Requirement | Find the string "Gameplay" in the material. Copy every line that has it.
Content starts
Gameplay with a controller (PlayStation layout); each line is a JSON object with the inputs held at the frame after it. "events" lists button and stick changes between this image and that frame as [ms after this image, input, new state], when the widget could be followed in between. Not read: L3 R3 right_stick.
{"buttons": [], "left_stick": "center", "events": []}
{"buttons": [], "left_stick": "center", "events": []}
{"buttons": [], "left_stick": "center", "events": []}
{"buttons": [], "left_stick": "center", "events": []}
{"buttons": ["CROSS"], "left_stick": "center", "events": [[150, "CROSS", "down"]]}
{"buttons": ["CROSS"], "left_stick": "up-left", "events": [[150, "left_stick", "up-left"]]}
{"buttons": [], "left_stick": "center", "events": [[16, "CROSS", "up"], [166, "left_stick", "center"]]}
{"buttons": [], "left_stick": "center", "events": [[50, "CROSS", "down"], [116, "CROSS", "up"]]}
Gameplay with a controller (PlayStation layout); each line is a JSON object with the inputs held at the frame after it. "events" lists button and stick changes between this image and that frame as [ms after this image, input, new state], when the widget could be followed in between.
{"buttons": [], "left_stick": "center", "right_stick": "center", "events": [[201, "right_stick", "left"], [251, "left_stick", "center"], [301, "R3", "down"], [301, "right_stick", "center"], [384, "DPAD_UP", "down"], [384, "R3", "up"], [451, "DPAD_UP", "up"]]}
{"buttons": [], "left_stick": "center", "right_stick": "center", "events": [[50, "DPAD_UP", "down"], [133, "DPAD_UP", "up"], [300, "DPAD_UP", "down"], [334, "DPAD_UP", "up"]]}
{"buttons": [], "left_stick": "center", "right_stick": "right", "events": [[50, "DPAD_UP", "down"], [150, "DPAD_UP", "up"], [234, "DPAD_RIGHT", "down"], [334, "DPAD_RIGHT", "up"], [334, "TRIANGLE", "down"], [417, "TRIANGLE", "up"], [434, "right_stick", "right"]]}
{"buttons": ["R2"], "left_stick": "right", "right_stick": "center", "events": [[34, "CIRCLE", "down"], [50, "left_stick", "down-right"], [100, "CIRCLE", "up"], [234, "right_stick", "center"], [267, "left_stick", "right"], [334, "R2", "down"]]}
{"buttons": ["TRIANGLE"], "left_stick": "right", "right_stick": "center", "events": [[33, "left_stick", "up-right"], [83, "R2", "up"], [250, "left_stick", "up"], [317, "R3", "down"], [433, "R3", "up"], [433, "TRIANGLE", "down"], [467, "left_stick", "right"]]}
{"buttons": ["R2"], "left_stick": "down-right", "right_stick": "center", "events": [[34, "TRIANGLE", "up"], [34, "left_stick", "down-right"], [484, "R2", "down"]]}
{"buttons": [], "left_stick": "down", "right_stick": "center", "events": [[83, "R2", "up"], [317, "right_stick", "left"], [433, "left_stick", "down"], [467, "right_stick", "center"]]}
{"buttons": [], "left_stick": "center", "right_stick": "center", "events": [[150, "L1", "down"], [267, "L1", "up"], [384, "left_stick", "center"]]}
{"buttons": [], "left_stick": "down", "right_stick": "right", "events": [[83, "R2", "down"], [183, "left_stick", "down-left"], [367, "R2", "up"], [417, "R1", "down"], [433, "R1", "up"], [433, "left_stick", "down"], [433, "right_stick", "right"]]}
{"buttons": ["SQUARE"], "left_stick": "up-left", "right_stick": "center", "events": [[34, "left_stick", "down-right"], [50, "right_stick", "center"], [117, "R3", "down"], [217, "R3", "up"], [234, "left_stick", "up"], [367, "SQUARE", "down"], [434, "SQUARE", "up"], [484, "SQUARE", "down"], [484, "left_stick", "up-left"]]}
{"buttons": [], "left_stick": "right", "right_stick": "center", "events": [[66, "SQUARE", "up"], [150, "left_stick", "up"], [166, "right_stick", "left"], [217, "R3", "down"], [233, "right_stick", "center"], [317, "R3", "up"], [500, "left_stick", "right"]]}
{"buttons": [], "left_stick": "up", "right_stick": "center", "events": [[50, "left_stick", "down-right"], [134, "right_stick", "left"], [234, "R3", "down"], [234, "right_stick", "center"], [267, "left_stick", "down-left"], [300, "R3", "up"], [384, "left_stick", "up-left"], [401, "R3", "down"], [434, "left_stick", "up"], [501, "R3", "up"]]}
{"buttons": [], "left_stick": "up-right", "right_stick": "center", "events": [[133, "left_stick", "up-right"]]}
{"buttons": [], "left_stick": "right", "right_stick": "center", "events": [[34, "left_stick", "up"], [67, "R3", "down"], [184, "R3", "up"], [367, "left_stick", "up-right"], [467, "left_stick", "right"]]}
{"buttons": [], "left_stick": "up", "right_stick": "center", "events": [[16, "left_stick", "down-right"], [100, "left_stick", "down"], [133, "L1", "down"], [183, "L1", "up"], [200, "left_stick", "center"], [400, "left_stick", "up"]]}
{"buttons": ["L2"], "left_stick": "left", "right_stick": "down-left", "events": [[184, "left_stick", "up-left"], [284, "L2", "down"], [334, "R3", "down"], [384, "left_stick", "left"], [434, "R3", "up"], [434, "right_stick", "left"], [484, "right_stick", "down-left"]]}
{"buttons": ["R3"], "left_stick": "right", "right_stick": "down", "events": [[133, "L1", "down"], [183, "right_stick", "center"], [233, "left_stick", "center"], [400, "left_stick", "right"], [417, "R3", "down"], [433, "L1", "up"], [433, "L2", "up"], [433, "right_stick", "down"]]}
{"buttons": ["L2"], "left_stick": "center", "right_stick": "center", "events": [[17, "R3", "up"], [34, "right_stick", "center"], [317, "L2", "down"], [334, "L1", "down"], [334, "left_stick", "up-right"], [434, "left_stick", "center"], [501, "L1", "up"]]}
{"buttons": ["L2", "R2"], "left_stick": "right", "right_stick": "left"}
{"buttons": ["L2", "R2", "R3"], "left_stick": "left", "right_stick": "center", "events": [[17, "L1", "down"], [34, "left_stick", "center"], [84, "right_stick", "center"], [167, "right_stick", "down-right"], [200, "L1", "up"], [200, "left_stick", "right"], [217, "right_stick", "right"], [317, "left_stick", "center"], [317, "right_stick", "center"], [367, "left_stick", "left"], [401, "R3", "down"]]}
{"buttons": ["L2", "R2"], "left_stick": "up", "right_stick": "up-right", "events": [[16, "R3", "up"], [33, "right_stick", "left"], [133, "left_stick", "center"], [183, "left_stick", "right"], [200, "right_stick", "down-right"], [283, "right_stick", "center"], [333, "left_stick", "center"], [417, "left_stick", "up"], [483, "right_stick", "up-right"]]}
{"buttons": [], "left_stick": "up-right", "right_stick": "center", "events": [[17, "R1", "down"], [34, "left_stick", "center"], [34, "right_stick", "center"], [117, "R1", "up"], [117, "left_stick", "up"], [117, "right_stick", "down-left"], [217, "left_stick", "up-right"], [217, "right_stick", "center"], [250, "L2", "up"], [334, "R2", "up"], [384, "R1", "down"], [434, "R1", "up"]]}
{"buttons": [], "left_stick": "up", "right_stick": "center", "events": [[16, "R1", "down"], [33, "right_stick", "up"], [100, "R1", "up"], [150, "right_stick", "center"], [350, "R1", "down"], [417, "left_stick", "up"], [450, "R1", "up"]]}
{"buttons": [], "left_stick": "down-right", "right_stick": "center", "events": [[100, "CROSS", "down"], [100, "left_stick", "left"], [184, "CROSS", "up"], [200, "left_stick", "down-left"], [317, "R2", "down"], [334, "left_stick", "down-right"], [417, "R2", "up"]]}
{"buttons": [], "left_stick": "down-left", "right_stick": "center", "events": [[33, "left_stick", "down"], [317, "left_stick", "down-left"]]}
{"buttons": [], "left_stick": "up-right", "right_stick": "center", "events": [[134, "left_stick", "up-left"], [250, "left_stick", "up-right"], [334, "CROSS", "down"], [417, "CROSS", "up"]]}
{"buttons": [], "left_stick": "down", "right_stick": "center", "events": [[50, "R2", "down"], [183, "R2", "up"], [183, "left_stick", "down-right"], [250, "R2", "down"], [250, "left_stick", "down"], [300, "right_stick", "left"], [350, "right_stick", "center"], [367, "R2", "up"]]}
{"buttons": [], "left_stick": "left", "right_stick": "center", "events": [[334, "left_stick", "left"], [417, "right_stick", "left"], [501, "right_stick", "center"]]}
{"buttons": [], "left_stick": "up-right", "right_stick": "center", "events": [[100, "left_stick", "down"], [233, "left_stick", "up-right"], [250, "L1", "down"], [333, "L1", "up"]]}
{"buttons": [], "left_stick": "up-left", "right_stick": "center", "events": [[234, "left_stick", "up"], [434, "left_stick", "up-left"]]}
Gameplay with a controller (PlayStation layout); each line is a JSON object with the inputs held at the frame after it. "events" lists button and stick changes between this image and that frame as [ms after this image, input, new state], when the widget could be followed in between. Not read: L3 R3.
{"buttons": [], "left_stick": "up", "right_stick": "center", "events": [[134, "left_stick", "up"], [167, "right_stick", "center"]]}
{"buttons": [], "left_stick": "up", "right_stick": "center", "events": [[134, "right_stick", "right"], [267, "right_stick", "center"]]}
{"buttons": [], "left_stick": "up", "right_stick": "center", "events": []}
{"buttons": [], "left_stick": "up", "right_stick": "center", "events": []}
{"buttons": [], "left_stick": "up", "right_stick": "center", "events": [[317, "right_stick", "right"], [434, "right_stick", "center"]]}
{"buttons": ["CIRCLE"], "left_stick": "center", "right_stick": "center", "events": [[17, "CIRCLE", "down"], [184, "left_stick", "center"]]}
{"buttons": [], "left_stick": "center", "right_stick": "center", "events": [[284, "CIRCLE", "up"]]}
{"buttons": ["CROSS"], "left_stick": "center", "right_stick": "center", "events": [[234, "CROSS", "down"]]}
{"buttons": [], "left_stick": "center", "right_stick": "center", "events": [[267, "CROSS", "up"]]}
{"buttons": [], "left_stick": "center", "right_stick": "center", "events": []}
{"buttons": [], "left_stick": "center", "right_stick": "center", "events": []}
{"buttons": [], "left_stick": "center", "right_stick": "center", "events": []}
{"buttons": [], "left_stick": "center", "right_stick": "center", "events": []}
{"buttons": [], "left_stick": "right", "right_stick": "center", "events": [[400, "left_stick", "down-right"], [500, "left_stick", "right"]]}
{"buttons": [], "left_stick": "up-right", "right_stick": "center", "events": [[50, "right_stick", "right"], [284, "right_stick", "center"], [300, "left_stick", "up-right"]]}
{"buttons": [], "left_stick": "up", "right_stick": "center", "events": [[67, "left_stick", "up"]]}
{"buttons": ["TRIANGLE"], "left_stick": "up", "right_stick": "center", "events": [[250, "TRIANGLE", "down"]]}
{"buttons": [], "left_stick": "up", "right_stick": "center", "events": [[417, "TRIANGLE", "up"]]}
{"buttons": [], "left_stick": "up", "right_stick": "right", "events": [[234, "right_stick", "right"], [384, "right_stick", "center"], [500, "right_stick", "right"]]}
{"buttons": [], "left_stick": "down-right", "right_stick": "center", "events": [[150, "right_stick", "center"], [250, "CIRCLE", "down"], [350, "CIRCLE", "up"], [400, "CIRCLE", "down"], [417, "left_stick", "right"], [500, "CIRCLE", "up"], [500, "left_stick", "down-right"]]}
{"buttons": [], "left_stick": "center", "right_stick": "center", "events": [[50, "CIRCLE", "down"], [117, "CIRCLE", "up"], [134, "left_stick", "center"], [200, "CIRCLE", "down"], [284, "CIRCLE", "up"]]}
Content ends
Expected answer |
Gameplay with a controller (PlayStation layout); each line is a JSON object with the inputs held at the frame after it. "events" lists button and stick changes between this image and that frame as [ms after this image, input, new state], when the widget could be followed in between. Not read: L3 R3 right_stick.
Gameplay with a controller (PlayStation layout); each line is a JSON object with the inputs held at the frame after it. "events" lists button and stick changes between this image and that frame as [ms after this image, input, new state], when the widget could be followed in between.
Gameplay with a controller (PlayStation layout); each line is a JSON object with the inputs held at the frame after it. "events" lists button and stick changes between this image and that frame as [ms after this image, input, new state], when the widget could be followed in between. Not read: L3 R3.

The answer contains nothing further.